Intraoperative US guided focused parathyroidectomy has been successfully performed in all patients. In 36 of these cases, the localization of the parathyroid adenoma was in accordance with MIBI scan. The diagnostic accuracy of sestamibi scan in this series was 80%, whereas intraoperative sonography was found to be superior with a sensitivity of 100%. This discordance might be attributed to the higher rate of concomitant nodular thyroid disease (63%) misleading sestamibi scanning at our endemic region.

Intraoperative US guided focused parathyroidectomy has been successful in all 45 patients. However, PTH washout correctly predicted the accurate location in 40 but 5 patients with coexisting nodular thyroid disease. This study highlights the relative merits of combination of intraoperative US guidance with PTH washout for localizing solitary parathyroid adenomas with greater sensitivity and accuracy in the presented patient cohort.
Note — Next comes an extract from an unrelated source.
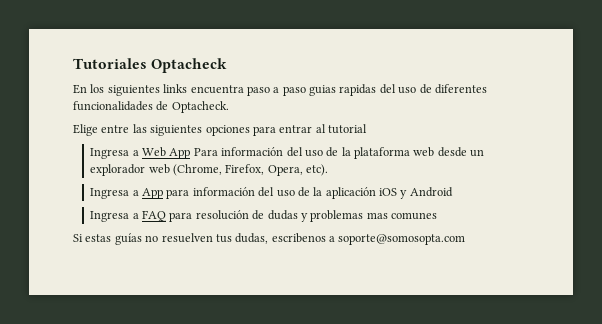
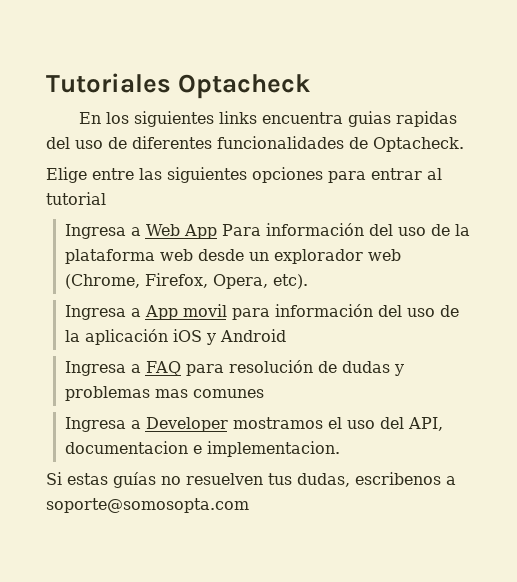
[246,86,306,96] paso a paso -> (343, 118) none
(164, 193) none -> [182,304,227,317] movil
(438, 216) none -> [64,417,443,432] [64,441,340,457] // Ingresa a Developer mostramos el uso del API, documentacion e implementacion.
Surgical intervention was curative in all 45 patients (100%), nevertheless 2 patients (4%) with concomitant thyroid disease developed recurrent hyperparathyroidism 3–6 months after surgery. This issue deserves more consideration when planning focused parathyroidectomy without PTH monitoring, particularly in endemic regions for thyroid disease.

The results of this study clearly show that higher PTH washout value of FNA in association with intraoperative US guidance is as highly accurate, sound and successful way in determining the location of the parathyroid pathology and performing definitive surgical therapy without intraoperative PTH monitoring in pHPT. However, although its specificity is high, in cases of coexisting nodular thyroid disease, associated additional HP might be missed preoperatively, leading to recurrent disease after focused parathyroidectomy without PTH monitoring.

5. Conclusion

In conclusion the combined use of preoperative FNA-PTH washout and intraoperative US guidance is advocated for the accurate localization of parathyroid adenoma in patients with pHPT. In this circumstances, focused parathyroidectomy without intraoperative PTH monitoring might be feasible and successful. Nevertheless, misdiagnosis due to concomitant nodular thyroid disease is a fact that always merit consideration.

Conflicts of interest

None.

Ethical approval

Ethical Approval was given by Local Ethics Committee of Bulent Ecevit University Faculty of Medicine. The reference number is 2345/2015.

Funding

None.

Author contribution

Study design:Dilek Arpaci, Sevil Uygun Ilikhan.

Data collections: Fatih Kuzu, Ali Ugur Emre.

Data analysis: Guldeniz Karadeniz Cakmak and Taner Bayraktaroglu.

Writing: Dilek Arpaci.

Nuclear Imaging: Tarik Elri.

Burak Bahadir: Pathology review.

Consent

Informed consent from patients was taken.

Guarantor

Dilek Arpaci.

Acknowledgment

Authors declared that no conflict of interest.